12. The method, or recombinant apyrase protein for use, according to claim 11, wherein the P2Y12 inhibitor is ticagrelor, optionally wherein the ticagrelor and is administered at a loading dose of between 60 to 200 mg.

13. The method, or recombinant apyrase protein for use, according to any one of claims 10 to 12, wherein the P2Y12 inhibitor is administered within 2 hours of administering the recombinant apyrase protein to the patient.

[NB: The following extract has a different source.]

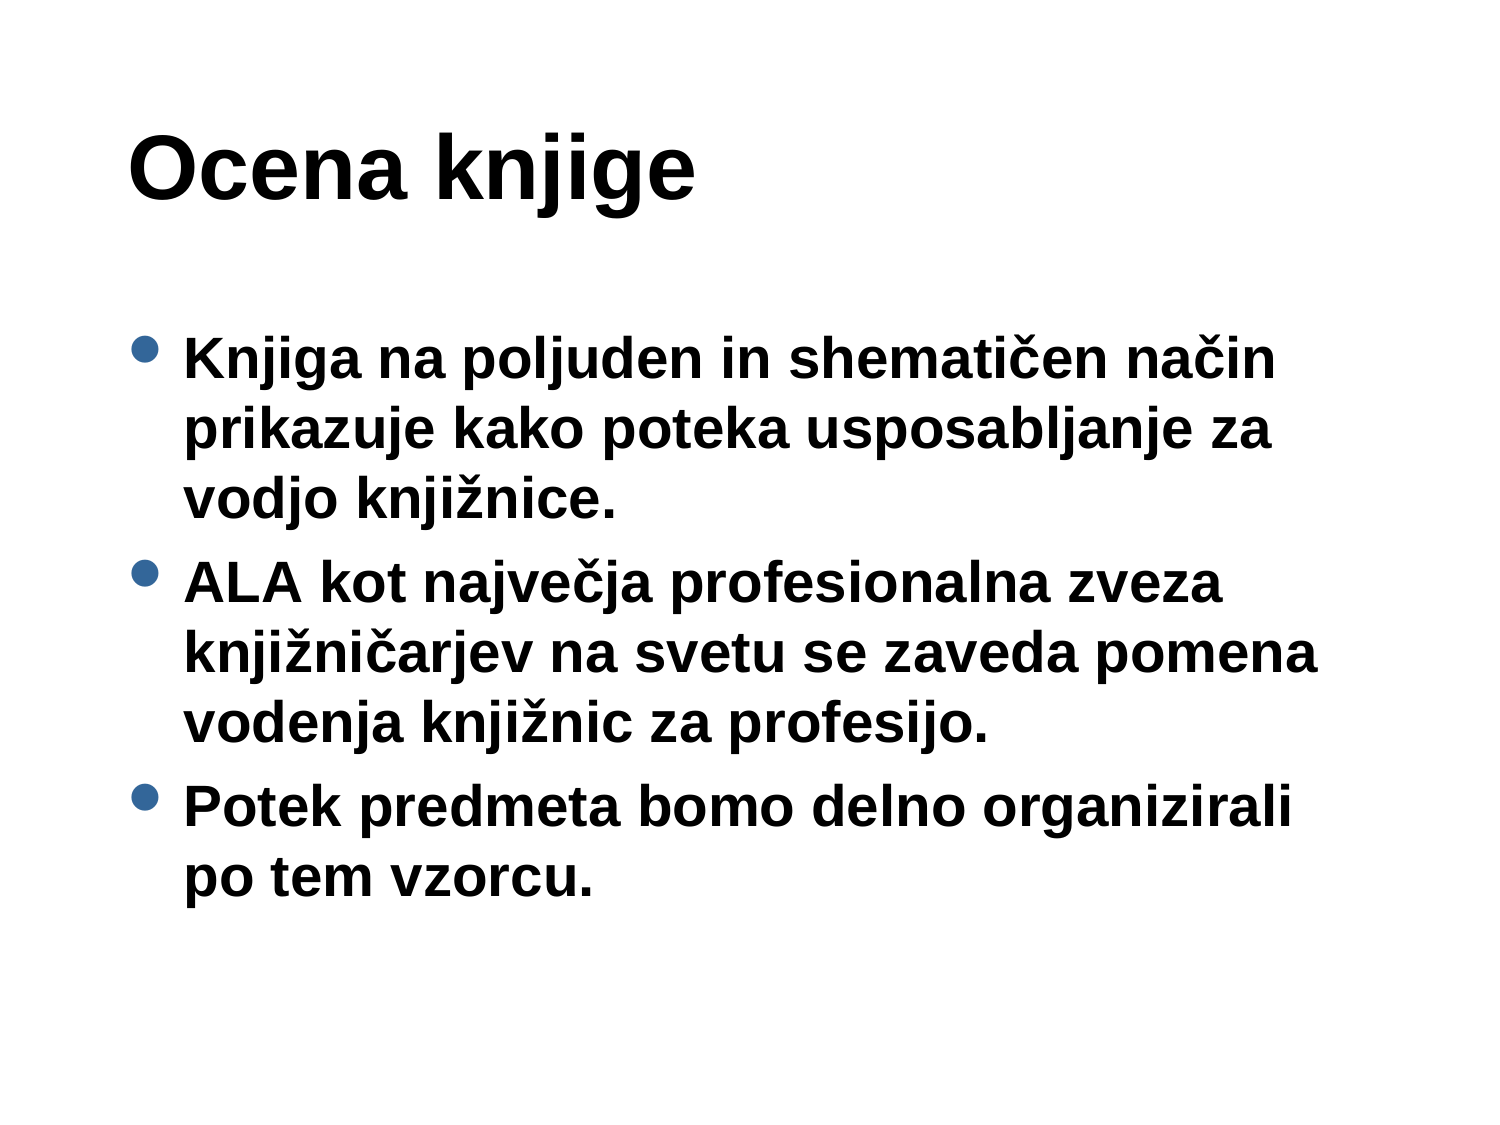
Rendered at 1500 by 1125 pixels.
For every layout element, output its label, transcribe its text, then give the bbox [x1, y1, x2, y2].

list Knjiga na poljuden in shematičen način prikazuje kako poteka usposabljanje za vodjo knjižnice. ALA kot največja profesionalna zveza knjižničarjev na svetu se zaveda pomena vodenja knjižnic za profesijo. Potek predmeta bomo delno organizirali po tem vzorcu. [112, 312, 1388, 988]
title Ocena knjige [112, 37, 1388, 225]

14. The method, or recombinant apyrase protein for use, according to any one of claims 10 to 13, wherein the method further comprises administering aspirin to the patient, optionally wherein the aspirin is administered at a loading dose between 250 and 325 mg.

15. The method, or recombinant apyrase protein for use, according to claim 14, wherein the aspirin is administered within 2 hours of administering the recombinant apyrase protein to the patient.

16. The method, or recombinant apyrase protein for use, according to any one of claims 10 to 15, wherein the method further comprises administering maintenance doses of P2Y12 inhibitor and aspirin for at least 1 week following administering of the recombinant apyrase protein to the patient.